■ **Texte de lecture**:

3. En l'espèce, la proposition de rectification, adressée le 14 décembre 2017 à M. B..., mentionne qu'elle porte sur l'impôt sur le revenu et les cotisations sociales dus par l'intéressé au titre des années 2014, 2015 et 2016 et indique avec suffisamment de précision les motifs sur lesquels elle entendait se fonder pour justifier les rectifications envisagées. La circonstance que l'administration ne rapporterait pas la preuve, qui lui incombe selon M. B..., des avantages occultes octroyés par la société EPS est sans incidence sur le caractère suffisant de la motivation de la proposition de rectification, lequel s'apprécie indépendamment de la pertinence des motifs avancés.
En ce qui concerne le bien-fondé des impositions :
4. Aux termes de l'article R. 194-1 du livre des procédures fiscales : " Lorsque, ayant donné son accord à la rectification ou s'étant abstenu de répondre dans le délai légal à la proposition de rectification, le contribuable présente cependant une réclamation faisant suite à une procédure contradictoire de rectification, il peut obtenir la décharge ou la réduction de l'imposition, en démontrant son caractère exagéré. (...) ". Aux termes de l'article L. 193 du même livre : " Dans tous les cas où une imposition a été établie d'office la charge de la preuve incombe au contribuable qui demande la décharge ou la réduction de l'imposition ".
5. D'une part, il n'est pas contesté que M. B... s'est abstenu de répondre dans le délai légal à la proposition de rectification du 14 décembre 2017 qui lui a été régulièrement notifiée le 15 décembre suivant. D'autre part, s'agissant de l'année 2016, l'administration a recouru à la procédure d'imposition d'office compte tenu de l'absence de déclaration de revenus de M. B... au titre de cette année, malgré la mise en demeure qui lui a été notifiée le 15 juillet 2017. Dans ces conditions, et contrairement à ce qu'il soutient, la charge de la preuve de l'exagération des bases d'imposition incombe au requérant.

■ **Consigne 1**:
D'après le texte de lecture, quand la mise en demeure a-t-elle été notifiée à M. B... ?
Les enregistrements n'ont aucun lien avec le texte de lecture.

■ **Données fournies**:
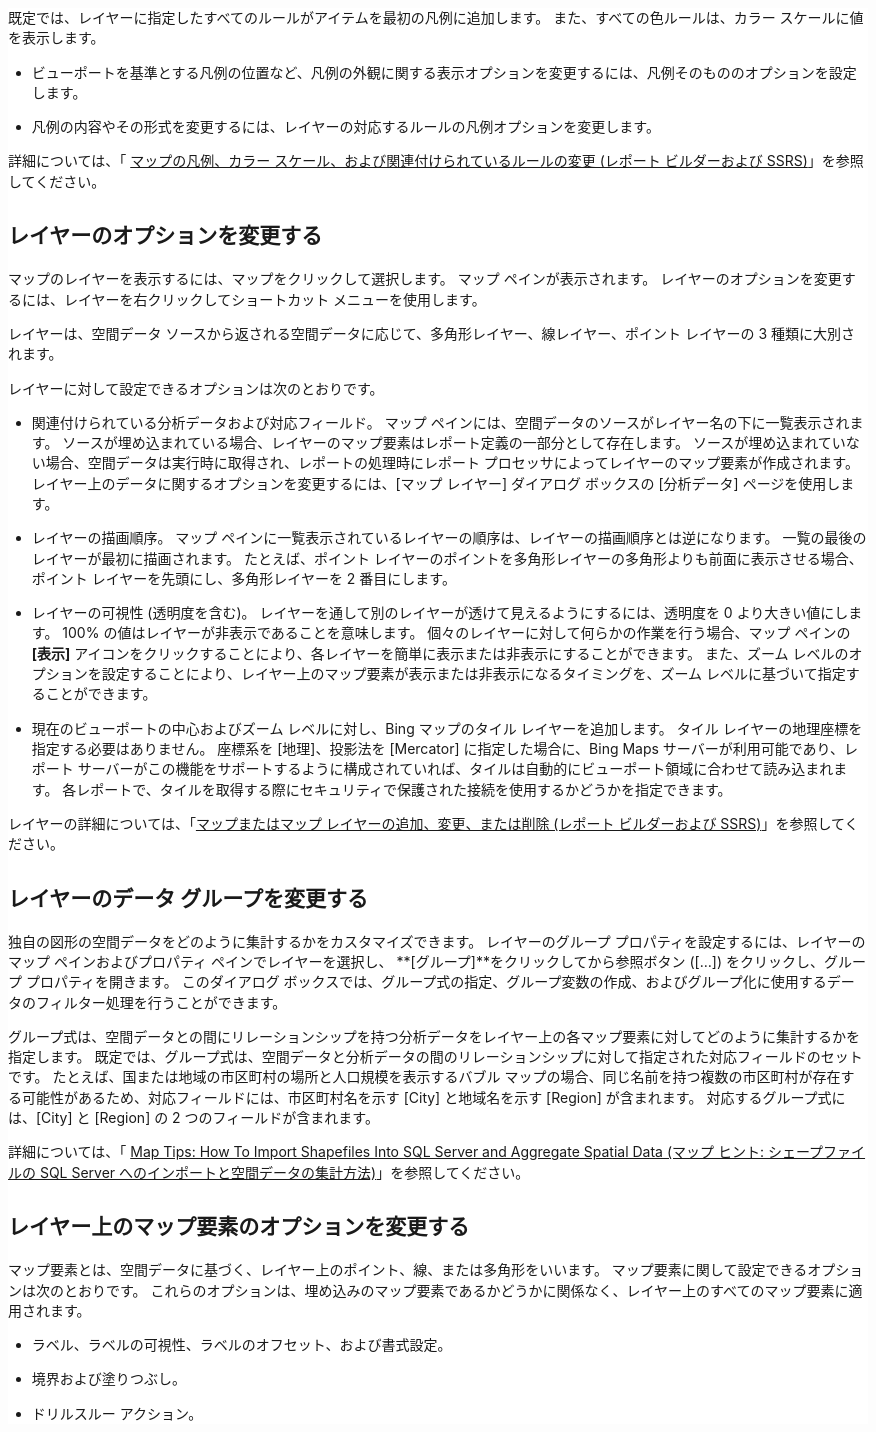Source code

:  既定では、レイヤーに指定したすべてのルールがアイテムを最初の凡例に追加します。 また、すべての色ルールは、カラー スケールに値を表示します。  
  
-   ビューポートを基準とする凡例の位置など、凡例の外観に関する表示オプションを変更するには、凡例そのもののオプションを設定します。  
  
-   凡例の内容やその形式を変更するには、レイヤーの対応するルールの凡例オプションを変更します。  
  
 詳細については、「 [マップの凡例、カラー スケール、および関連付けられているルールの変更 &#40;レポート ビルダーおよび SSRS&#41;](../../reporting-services/report-design/change-map-legends-color-scale-and-associated-rules-report-builder-and-ssrs.md)」を参照してください。  
  
##  <a name="Layer"></a> レイヤーのオプションを変更する  
 マップのレイヤーを表示するには、マップをクリックして選択します。 マップ ペインが表示されます。 レイヤーのオプションを変更するには、レイヤーを右クリックしてショートカット メニューを使用します。  
  
 レイヤーは、空間データ ソースから返される空間データに応じて、多角形レイヤー、線レイヤー、ポイント レイヤーの 3 種類に大別されます。  
  
 レイヤーに対して設定できるオプションは次のとおりです。  
  
-   関連付けられている分析データおよび対応フィールド。 マップ ペインには、空間データのソースがレイヤー名の下に一覧表示されます。 ソースが埋め込まれている場合、レイヤーのマップ要素はレポート定義の一部分として存在します。 ソースが埋め込まれていない場合、空間データは実行時に取得され、レポートの処理時にレポート プロセッサによってレイヤーのマップ要素が作成されます。 レイヤー上のデータに関するオプションを変更するには、[マップ レイヤー] ダイアログ ボックスの [分析データ] ページを使用します。  
  
-   レイヤーの描画順序。 マップ ペインに一覧表示されているレイヤーの順序は、レイヤーの描画順序とは逆になります。 一覧の最後のレイヤーが最初に描画されます。 たとえば、ポイント レイヤーのポイントを多角形レイヤーの多角形よりも前面に表示させる場合、ポイント レイヤーを先頭にし、多角形レイヤーを 2 番目にします。  
  
-   レイヤーの可視性 (透明度を含む)。 レイヤーを通して別のレイヤーが透けて見えるようにするには、透明度を 0 より大きい値にします。 100% の値はレイヤーが非表示であることを意味します。 個々のレイヤーに対して何らかの作業を行う場合、マップ ペインの **[表示]** アイコンをクリックすることにより、各レイヤーを簡単に表示または非表示にすることができます。 また、ズーム レベルのオプションを設定することにより、レイヤー上のマップ要素が表示または非表示になるタイミングを、ズーム レベルに基づいて指定することができます。  
  
-   現在のビューポートの中心およびズーム レベルに対し、Bing マップのタイル レイヤーを追加します。 タイル レイヤーの地理座標を指定する必要はありません。 座標系を [地理]、投影法を [Mercator] に指定した場合に、Bing Maps サーバーが利用可能であり、レポート サーバーがこの機能をサポートするように構成されていれば、タイルは自動的にビューポート領域に合わせて読み込まれます。 各レポートで、タイルを取得する際にセキュリティで保護された接続を使用するかどうかを指定できます。  
  
 レイヤーの詳細については、「[マップまたはマップ レイヤーの追加、変更、または削除 &#40;レポート ビルダーおよび SSRS&#41;](../../reporting-services/report-design/add-change-or-delete-a-map-or-map-layer-report-builder-and-ssrs.md)」を参照してください。  
  
##  <a name="DataGrouping"></a> レイヤーのデータ グループを変更する  
 独自の図形の空間データをどのように集計するかをカスタマイズできます。 レイヤーのグループ プロパティを設定するには、レイヤーのマップ ペインおよびプロパティ ペインでレイヤーを選択し、 **[グループ]**をクリックしてから参照ボタン ([…]) をクリックし、グループ プロパティを開きます。 このダイアログ ボックスでは、グループ式の指定、グループ変数の作成、およびグループ化に使用するデータのフィルター処理を行うことができます。  
  
 グループ式は、空間データとの間にリレーションシップを持つ分析データをレイヤー上の各マップ要素に対してどのように集計するかを指定します。 既定では、グループ式は、空間データと分析データの間のリレーションシップに対して指定された対応フィールドのセットです。 たとえば、国または地域の市区町村の場所と人口規模を表示するバブル マップの場合、同じ名前を持つ複数の市区町村が存在する可能性があるため、対応フィールドには、市区町村名を示す [City] と地域名を示す [Region] が含まれます。 対応するグループ式には、[City] と [Region] の 2 つのフィールドが含まれます。  
  
 詳細については、「 [Map Tips: How To Import Shapefiles Into SQL Server and Aggregate Spatial Data (マップ ヒント: シェープファイルの SQL Server へのインポートと空間データの集計方法)](http://go.microsoft.com/fwlink/?LinkID=214991)」を参照してください。  
  
##  <a name="MapElements"></a> レイヤー上のマップ要素のオプションを変更する  
 マップ要素とは、空間データに基づく、レイヤー上のポイント、線、または多角形をいいます。 マップ要素に関して設定できるオプションは次のとおりです。 これらのオプションは、埋め込みのマップ要素であるかどうかに関係なく、レイヤー上のすべてのマップ要素に適用されます。  
  
-   ラベル、ラベルの可視性、ラベルのオフセット、および書式設定。  
  
-   境界および塗りつぶし。  
  
-   ドリルスルー アクション。  
  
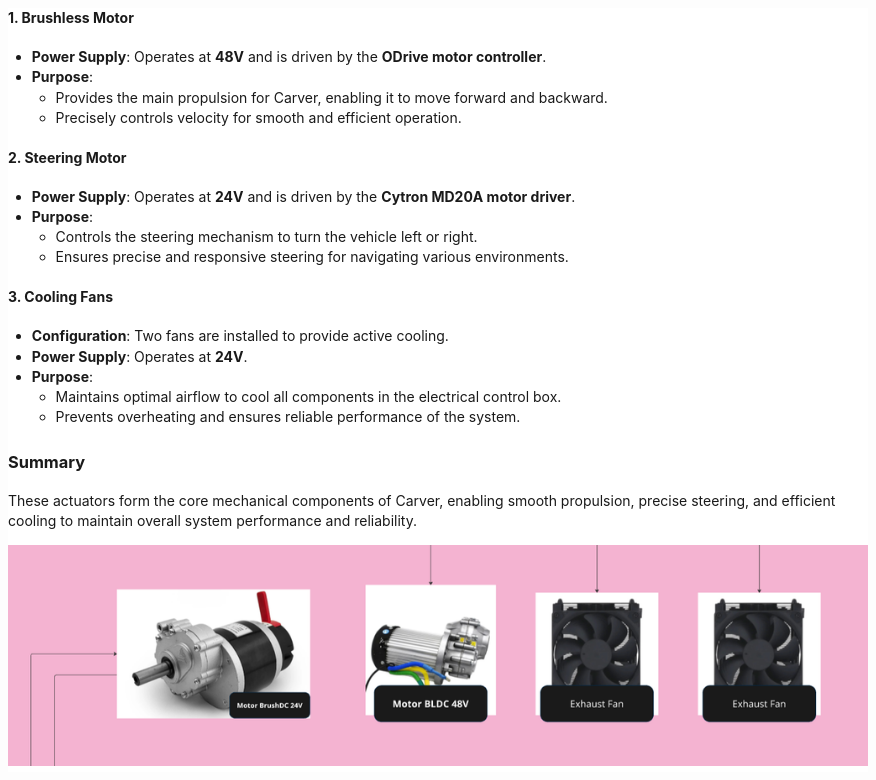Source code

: #### 1. Brushless Motor
- **Power Supply**: Operates at **48V** and is driven by the **ODrive motor controller**.
- **Purpose**:
  - Provides the main propulsion for Carver, enabling it to move forward and backward.
  - Precisely controls velocity for smooth and efficient operation.

#### 2. Steering Motor
- **Power Supply**: Operates at **24V** and is driven by the **Cytron MD20A motor driver**.
- **Purpose**:
  - Controls the steering mechanism to turn the vehicle left or right.
  - Ensures precise and responsive steering for navigating various environments.

#### 3. Cooling Fans
- **Configuration**: Two fans are installed to provide active cooling.
- **Power Supply**: Operates at **24V**.
- **Purpose**:
  - Maintains optimal airflow to cool all components in the electrical control box.
  - Prevents overheating and ensures reliable performance of the system.

### Summary
These actuators form the core mechanical components of Carver, enabling smooth propulsion, precise steering, and efficient cooling to maintain overall system performance and reliability.

<p align="center"><img src="image/act.png">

■ **Consigne 2**:
Dans les enregistrements, recopiez tout ce qui va de la ligne contenant « 1. Brushless Motor » jusqu'à celle contenant « - Precisely controls », ces deux lignes comprises, en remplaçant « velocity » par « speed » sans rien modifier d'autre.

■ **Zone de réponse 1**:
Le 15 juillet 2017.

■ **Zone de réponse 2**:
: #### 1. Brushless Motor
- **Power Supply**: Operates at **48V** and is driven by the **ODrive motor controller**.
- **Purpose**:
  - Provides the main propulsion for Carver, enabling it to move forward and backward.
  - Precisely controls speed for smooth and efficient operation.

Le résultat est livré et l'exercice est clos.